**Work to be completed**
Would you transcribe the whole listing exactly and drop its images?

**Data provided**
........
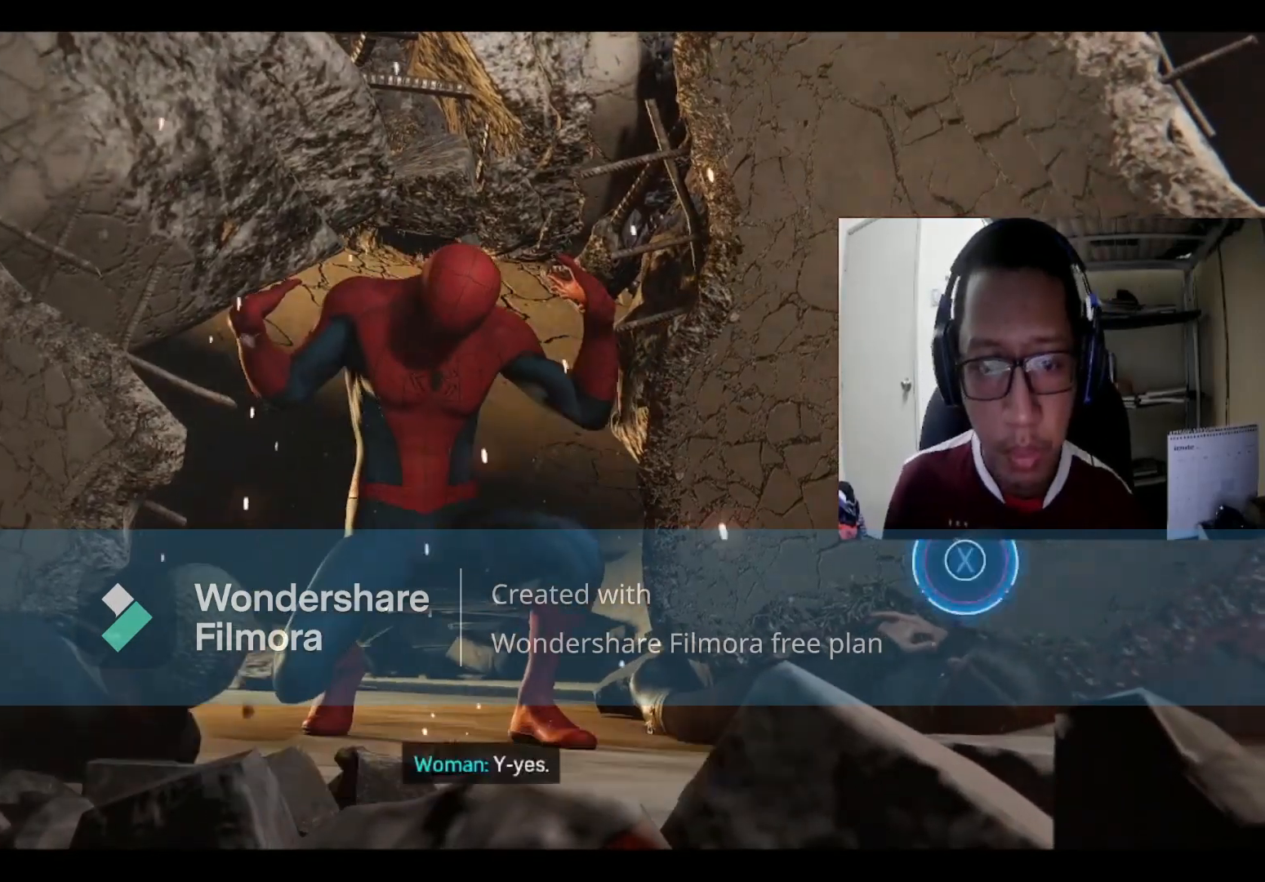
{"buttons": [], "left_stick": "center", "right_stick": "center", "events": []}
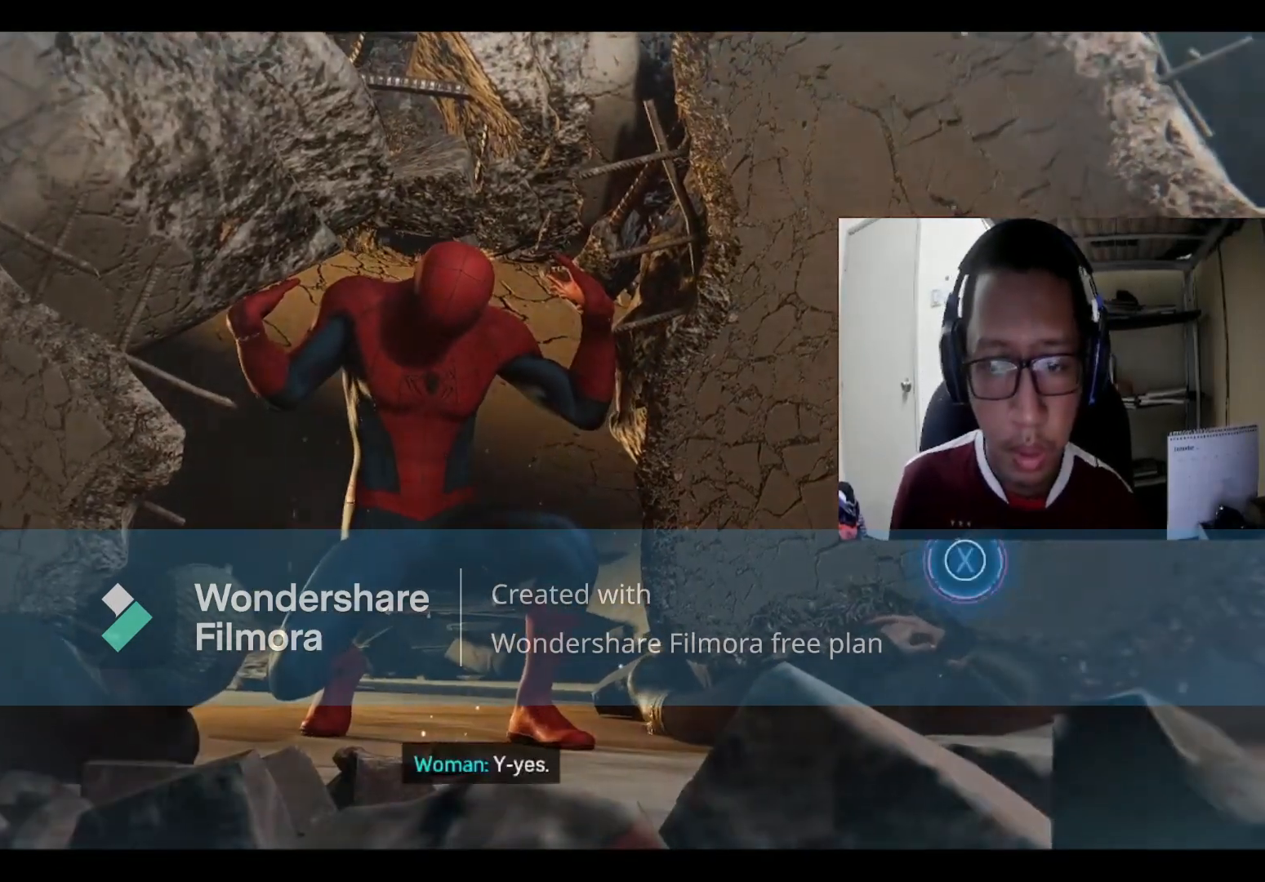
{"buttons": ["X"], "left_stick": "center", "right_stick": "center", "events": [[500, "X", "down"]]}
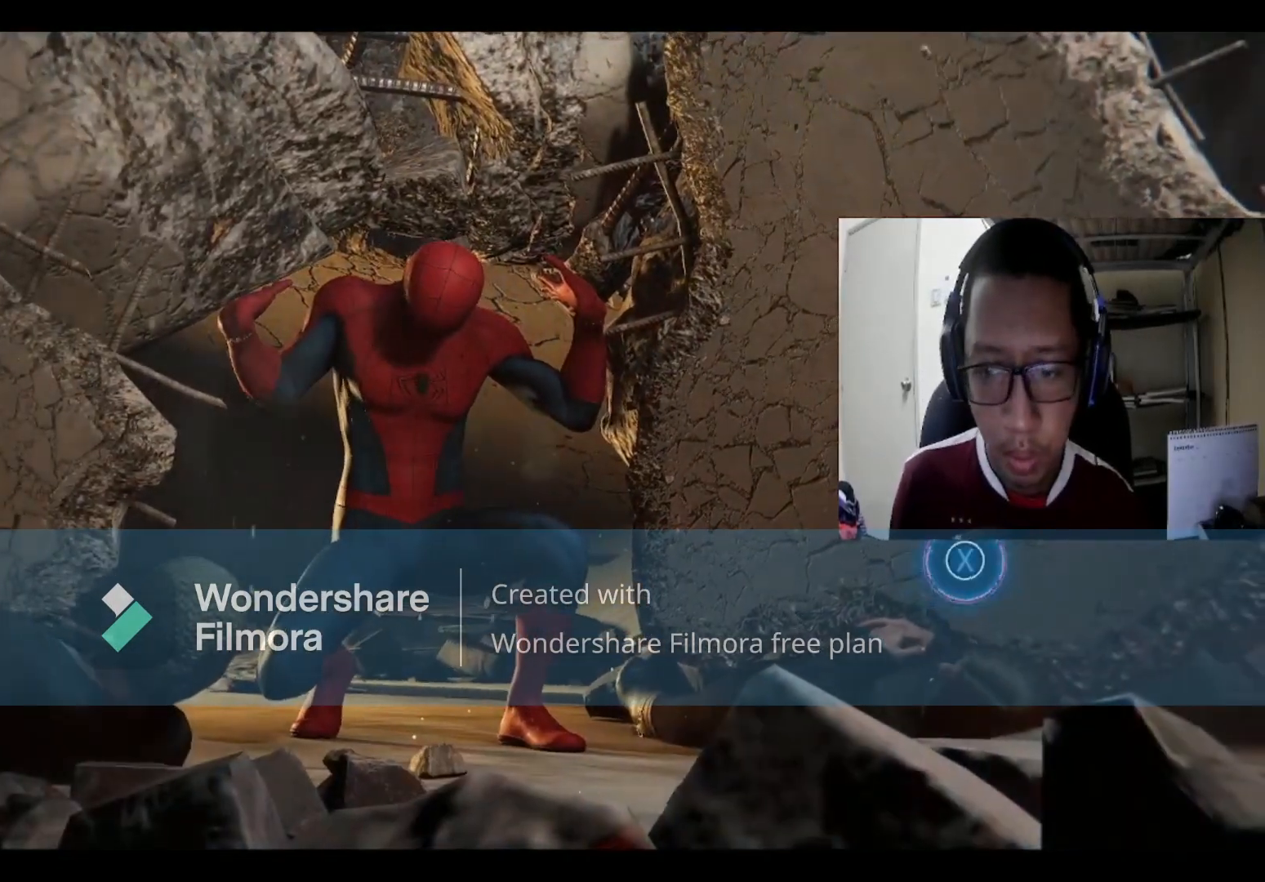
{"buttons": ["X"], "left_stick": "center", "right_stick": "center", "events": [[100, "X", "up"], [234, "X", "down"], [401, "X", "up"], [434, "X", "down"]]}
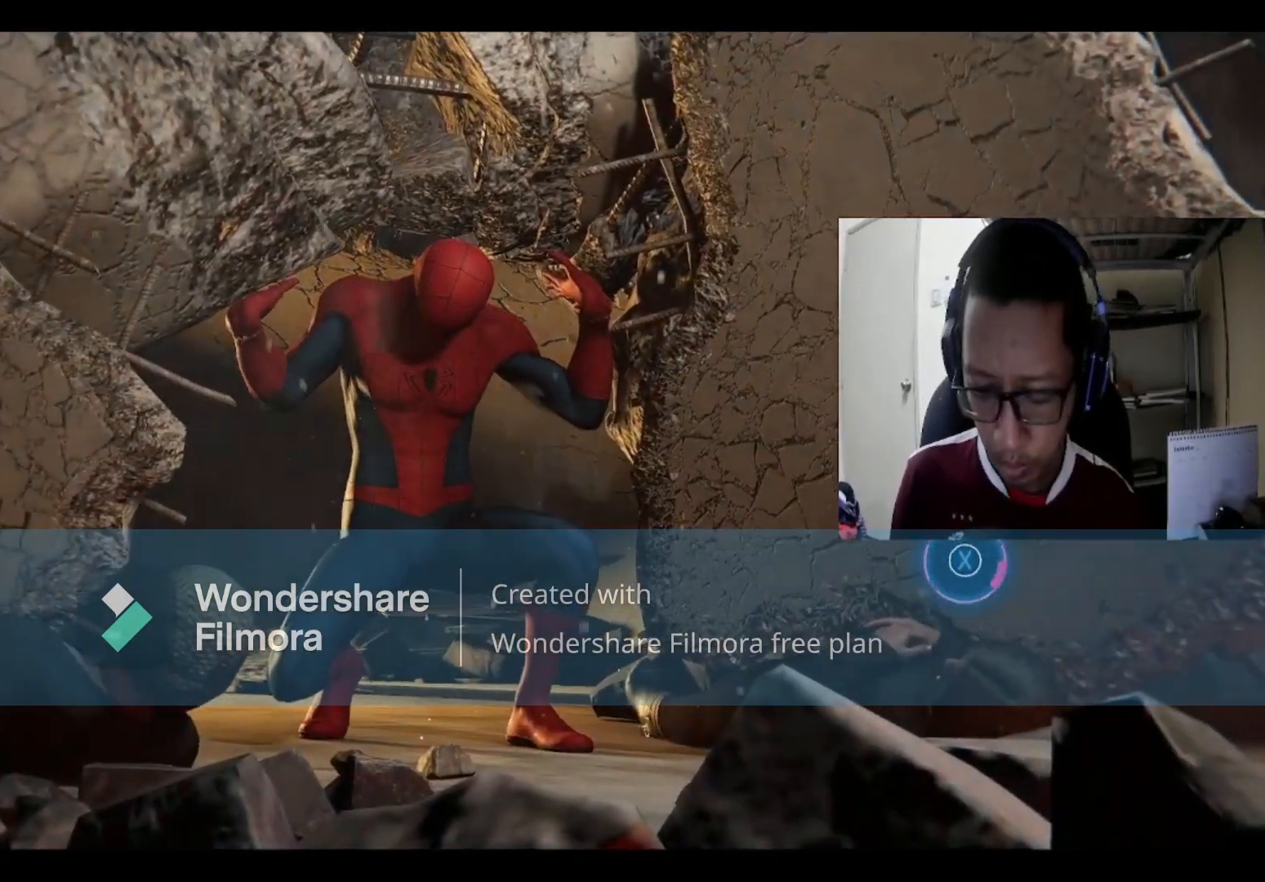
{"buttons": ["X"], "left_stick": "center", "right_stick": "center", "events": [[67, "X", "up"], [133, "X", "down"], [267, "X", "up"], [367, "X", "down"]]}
........
**Exercise result**
{"buttons": [], "left_stick": "center", "right_stick": "center", "events": []}
{"buttons": ["X"], "left_stick": "center", "right_stick": "center", "events": [[500, "X", "down"]]}
{"buttons": ["X"], "left_stick": "center", "right_stick": "center", "events": [[100, "X", "up"], [234, "X", "down"], [401, "X", "up"], [434, "X", "down"]]}
{"buttons": ["X"], "left_stick": "center", "right_stick": "center", "events": [[67, "X", "up"], [133, "X", "down"], [267, "X", "up"], [367, "X", "down"]]}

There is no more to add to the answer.